- [DIRECTIONS FOR THIS TASK]
Word for word, restate the lines of the data from the first through the one containing "79: (68, 83)", and nothing else.

- [Pixel coordinate tracking data]
= Beginning of Section =
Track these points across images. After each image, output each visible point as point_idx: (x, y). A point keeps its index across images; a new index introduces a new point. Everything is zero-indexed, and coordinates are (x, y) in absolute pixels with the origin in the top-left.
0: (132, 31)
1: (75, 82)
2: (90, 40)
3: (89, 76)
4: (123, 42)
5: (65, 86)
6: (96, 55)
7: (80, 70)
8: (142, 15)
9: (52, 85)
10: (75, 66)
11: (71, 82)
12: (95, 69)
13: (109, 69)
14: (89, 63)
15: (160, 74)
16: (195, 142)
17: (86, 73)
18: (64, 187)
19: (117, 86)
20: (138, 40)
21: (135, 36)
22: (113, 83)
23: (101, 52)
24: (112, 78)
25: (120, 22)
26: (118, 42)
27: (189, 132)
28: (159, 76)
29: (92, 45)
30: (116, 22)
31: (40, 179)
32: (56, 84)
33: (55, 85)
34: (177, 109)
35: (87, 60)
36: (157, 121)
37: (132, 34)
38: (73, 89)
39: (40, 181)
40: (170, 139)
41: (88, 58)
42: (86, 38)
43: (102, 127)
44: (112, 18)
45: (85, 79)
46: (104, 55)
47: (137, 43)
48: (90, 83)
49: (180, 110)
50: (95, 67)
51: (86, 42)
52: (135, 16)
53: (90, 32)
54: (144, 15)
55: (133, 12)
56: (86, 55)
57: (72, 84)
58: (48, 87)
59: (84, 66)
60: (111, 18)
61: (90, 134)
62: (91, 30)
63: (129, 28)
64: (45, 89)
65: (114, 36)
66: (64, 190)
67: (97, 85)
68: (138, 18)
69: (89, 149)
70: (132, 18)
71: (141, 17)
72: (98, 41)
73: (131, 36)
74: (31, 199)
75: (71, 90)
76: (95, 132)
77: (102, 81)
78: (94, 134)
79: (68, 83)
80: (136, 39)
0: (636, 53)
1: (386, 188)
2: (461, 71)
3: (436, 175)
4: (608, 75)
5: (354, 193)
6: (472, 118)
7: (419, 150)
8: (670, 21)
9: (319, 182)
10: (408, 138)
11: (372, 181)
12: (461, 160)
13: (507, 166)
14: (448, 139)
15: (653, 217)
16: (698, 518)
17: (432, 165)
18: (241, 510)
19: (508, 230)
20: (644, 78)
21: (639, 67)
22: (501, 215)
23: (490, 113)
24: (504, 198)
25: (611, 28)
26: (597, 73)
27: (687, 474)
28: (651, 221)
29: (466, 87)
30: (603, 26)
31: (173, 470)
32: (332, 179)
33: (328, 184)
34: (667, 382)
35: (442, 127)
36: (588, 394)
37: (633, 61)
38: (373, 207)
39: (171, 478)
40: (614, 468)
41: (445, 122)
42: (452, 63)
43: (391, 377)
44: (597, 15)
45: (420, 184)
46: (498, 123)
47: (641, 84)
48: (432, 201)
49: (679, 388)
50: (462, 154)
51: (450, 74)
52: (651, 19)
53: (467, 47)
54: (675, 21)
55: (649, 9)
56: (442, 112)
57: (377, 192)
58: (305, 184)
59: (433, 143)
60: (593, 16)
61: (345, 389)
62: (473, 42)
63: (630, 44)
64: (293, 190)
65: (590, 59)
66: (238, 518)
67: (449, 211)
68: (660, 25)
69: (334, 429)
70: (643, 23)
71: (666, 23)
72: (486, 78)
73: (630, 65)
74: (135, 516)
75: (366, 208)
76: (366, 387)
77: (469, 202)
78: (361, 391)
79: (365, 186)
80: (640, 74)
= End of Section =
- [EXERCISE ANSWER]
Track these points across images. After each image, output each visible point as point_idx: (x, y). A point keeps its index across images; a new index introduces a new point. Everything is zero-indexed, and coordinates are (x, y) in absolute pixels with the origin in the top-left.
0: (132, 31)
1: (75, 82)
2: (90, 40)
3: (89, 76)
4: (123, 42)
5: (65, 86)
6: (96, 55)
7: (80, 70)
8: (142, 15)
9: (52, 85)
10: (75, 66)
11: (71, 82)
12: (95, 69)
13: (109, 69)
14: (89, 63)
15: (160, 74)
16: (195, 142)
17: (86, 73)
18: (64, 187)
19: (117, 86)
20: (138, 40)
21: (135, 36)
22: (113, 83)
23: (101, 52)
24: (112, 78)
25: (120, 22)
26: (118, 42)
27: (189, 132)
28: (159, 76)
29: (92, 45)
30: (116, 22)
31: (40, 179)
32: (56, 84)
33: (55, 85)
34: (177, 109)
35: (87, 60)
36: (157, 121)
37: (132, 34)
38: (73, 89)
39: (40, 181)
40: (170, 139)
41: (88, 58)
42: (86, 38)
43: (102, 127)
44: (112, 18)
45: (85, 79)
46: (104, 55)
47: (137, 43)
48: (90, 83)
49: (180, 110)
50: (95, 67)
51: (86, 42)
52: (135, 16)
53: (90, 32)
54: (144, 15)
55: (133, 12)
56: (86, 55)
57: (72, 84)
58: (48, 87)
59: (84, 66)
60: (111, 18)
61: (90, 134)
62: (91, 30)
63: (129, 28)
64: (45, 89)
65: (114, 36)
66: (64, 190)
67: (97, 85)
68: (138, 18)
69: (89, 149)
70: (132, 18)
71: (141, 17)
72: (98, 41)
73: (131, 36)
74: (31, 199)
75: (71, 90)
76: (95, 132)
77: (102, 81)
78: (94, 134)
79: (68, 83)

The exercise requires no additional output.